Третий дом — это тот, в котором я имею честь жить и где в настоящее время помещается Музей Революции. Сентябрь месяц почти весь ушел на подготовительные работы по наружной окраске. Выходя каждый день утром и возвращаясь вечером, я мог наблюдать за появлением различных проб будущей окраски: были и голубые, и зеленые, желтые всех тонов, красные разных оттенков. Я мысленно подбирал наиболее подходящий и с восторгом следил, как с белокаменных украшений дома смывают и очищают окраски разных колеров. <>
Но <> стены покрыты в какой-то апельсиновый или мандариновый цвет (танго), напоминающий мне впервые после голодовки в 1921 году появившиеся в молочных лавках головки оранжевого сыра. Как они казались тогда аппетитны! Окрашенная в этот цвет громада Музея Революции производит какое-то двойственное впечатление: не знаешь, как улыбнуться — сладко или кисло, но во всяком случае, не бодро, во всяком случае, не испытываешь ни подъема, ни особого, нужного настроения, когда подходишь к такому учреждению.
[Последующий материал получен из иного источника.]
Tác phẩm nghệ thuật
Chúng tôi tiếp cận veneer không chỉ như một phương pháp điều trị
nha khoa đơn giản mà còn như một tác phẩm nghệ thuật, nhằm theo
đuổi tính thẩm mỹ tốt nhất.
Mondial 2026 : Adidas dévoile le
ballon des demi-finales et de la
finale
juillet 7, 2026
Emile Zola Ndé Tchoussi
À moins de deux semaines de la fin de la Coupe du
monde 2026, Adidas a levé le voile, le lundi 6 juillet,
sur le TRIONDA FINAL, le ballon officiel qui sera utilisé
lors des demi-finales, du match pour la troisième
Аркатуру, белокаменную аркатуру, такую стройную и легкую, покрасили в тот же голландский сыр образца 1921 года, а белокаменные, очень хорошие колонны тоже покрыли, но одними белилами, вероятно, для того, чтобы сохранить их подольше для наших отдаленнейших потомков.
Меня многие при моих жалобах успокаивали, что эта окраска действует на меня так потому, что я к ней не привык. Но привыкнуть я к ней не могу. Да, наконец, нам пора уже перестать привыкать. Достаточно мы привыкали к мерзлой картошке, ржаной каше, милой вобле и так далее.
Можно, конечно, привести еще много примеров. Например, мне не нравится, как окрашен дом стройки А.К.Кузнецова на Балчуге № 1, угловые дома между Маросейкой и Солянкой; не нравится мне, что белокаменный поясок здания бывшего Училища живописи, ваяния и зодчества на Мясницкой окрашен в два цвета — желтым и белым пополам, один над другим, не нравится, что серая окраска пошла гулять по всей Москве и ее можно встретить почти на всех улицах, вследствие чего гораздо правильнее было бы сказать, что Москва на этот год не окрасилась, а осерилась.
Какой же вывод можно сделать из всего мною сказанного? Мне кажется, что Московское архитектурное общество, объединяющее не только просто строителей, но состоящее в большинстве из художников-строителей, не может пройти мимо наблюдаемого нами явления, нарушающего благоустройство города, поэтому должно поднять свой голос и заявить отделу благоустройства Москомхоза и Моссовету, что внешняя окраска домов относится к благоустройству города и что, ввиду того, что по наблюдениям последних лет выяснилось, что как граждане, так и большинство строителей не могут справиться с этой задачей и во многих случаях нарушают это благоустройство, следует образовать при Моссовете или при ГУБИНЖе или при отделе благоустройства Москомхоза особую Комиссию или какой-либо орган, в котором должны быть сосредоточены все дела по внешней окраске зданий, для чего все домовладения, предполагающие учинить ремонт, должны представлять в эту Комиссию вместе с чертежами и образцы окраски.